▸ EXERCISE GOAL
An exact copy of every record, with no pictures, please.

Collected data:
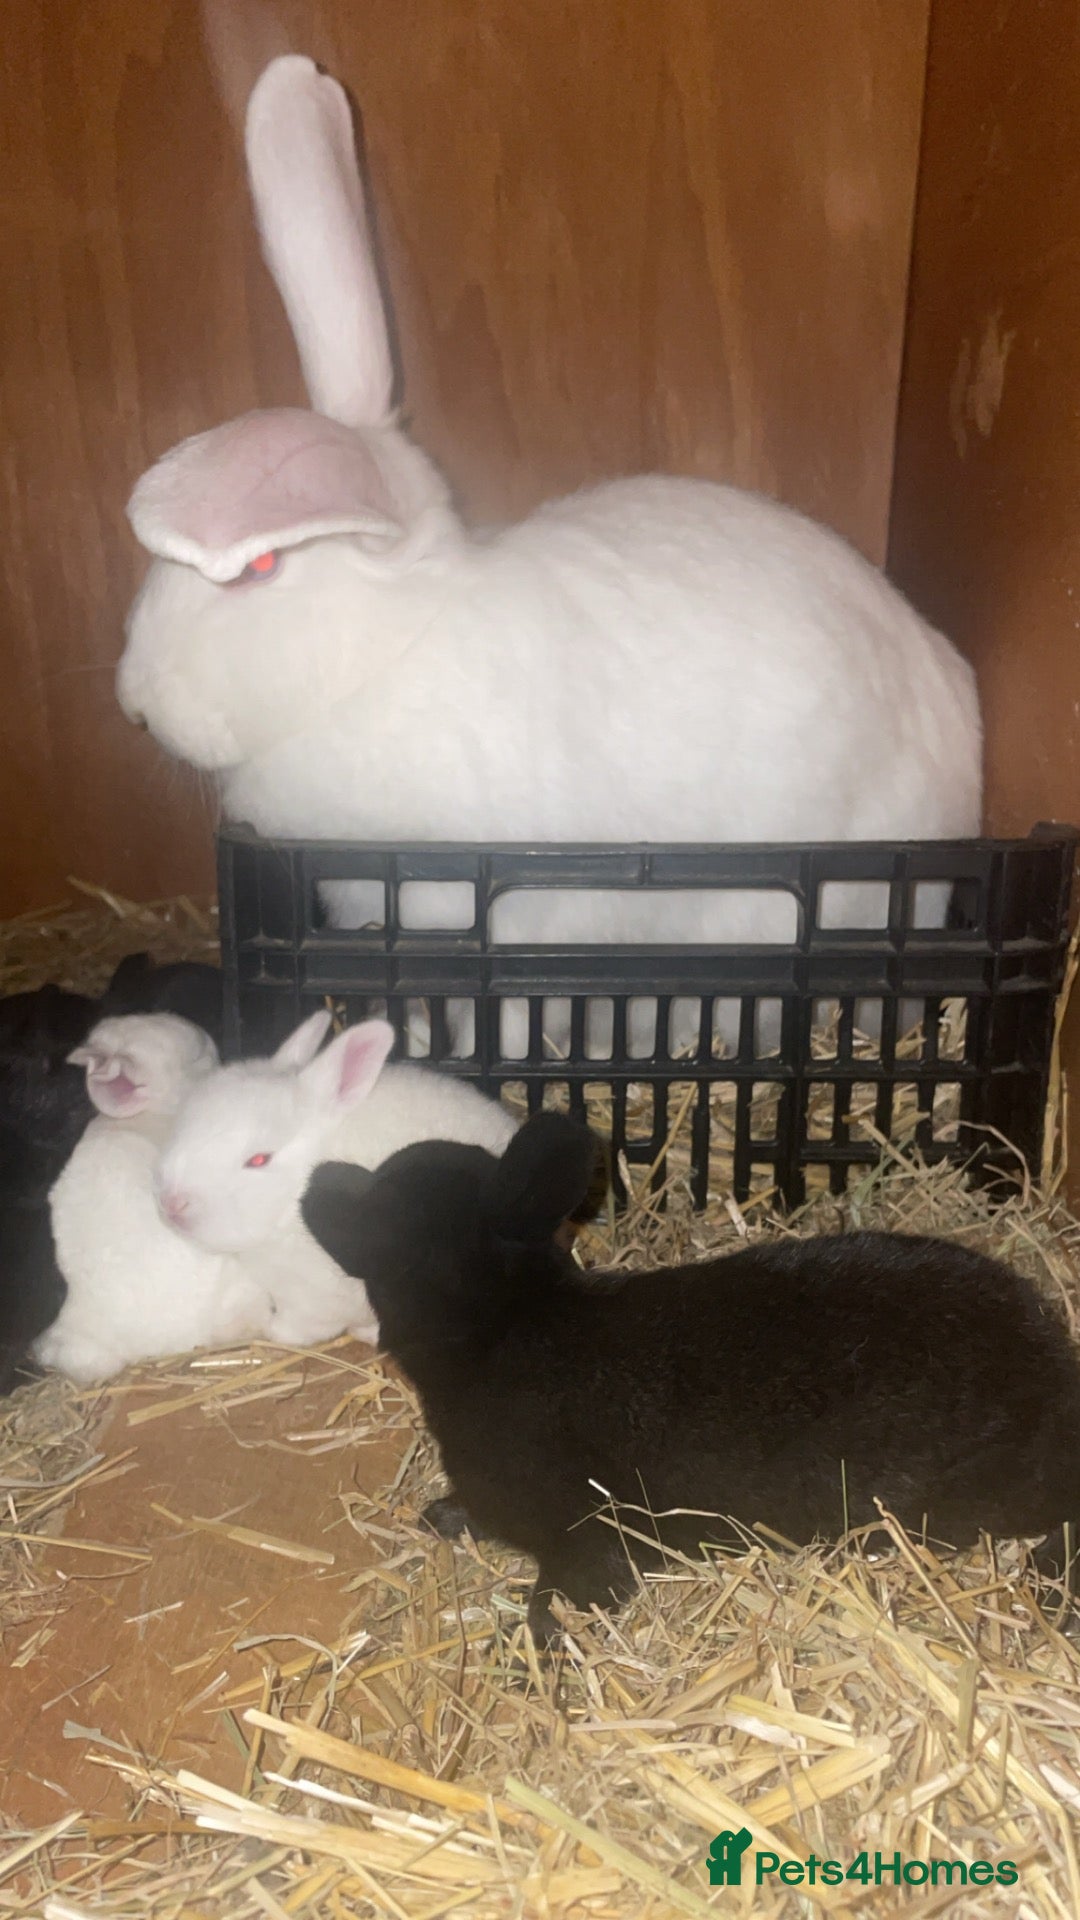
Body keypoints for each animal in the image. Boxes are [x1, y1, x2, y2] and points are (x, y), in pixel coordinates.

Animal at [154, 1008, 517, 1343]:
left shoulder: (313, 1304)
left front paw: (267, 1327)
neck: (288, 1208)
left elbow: (291, 1332)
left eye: (258, 1159)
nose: (171, 1204)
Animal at [302, 1111, 1080, 1644]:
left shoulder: (592, 1542)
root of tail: (1054, 1364)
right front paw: (443, 1516)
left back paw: (1051, 1587)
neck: (502, 1324)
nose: (324, 1191)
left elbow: (553, 1605)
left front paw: (527, 1660)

▸ WRITTEN RESPONSE
Body keypoints for each animal in the image. Boxes are [x1, y1, x2, y2] and points are (x, y), in pixel coordinates.

Animal at [154, 1008, 517, 1343]:
left shoulder: (313, 1304)
left front paw: (267, 1327)
neck: (288, 1208)
left elbow: (291, 1332)
left eye: (258, 1159)
nose: (171, 1204)
Animal at [302, 1111, 1080, 1644]:
left shoulder: (592, 1542)
root of tail: (1054, 1364)
right front paw: (443, 1516)
left back paw: (1051, 1587)
neck: (502, 1324)
nose: (324, 1191)
left elbow: (553, 1605)
left front paw: (527, 1660)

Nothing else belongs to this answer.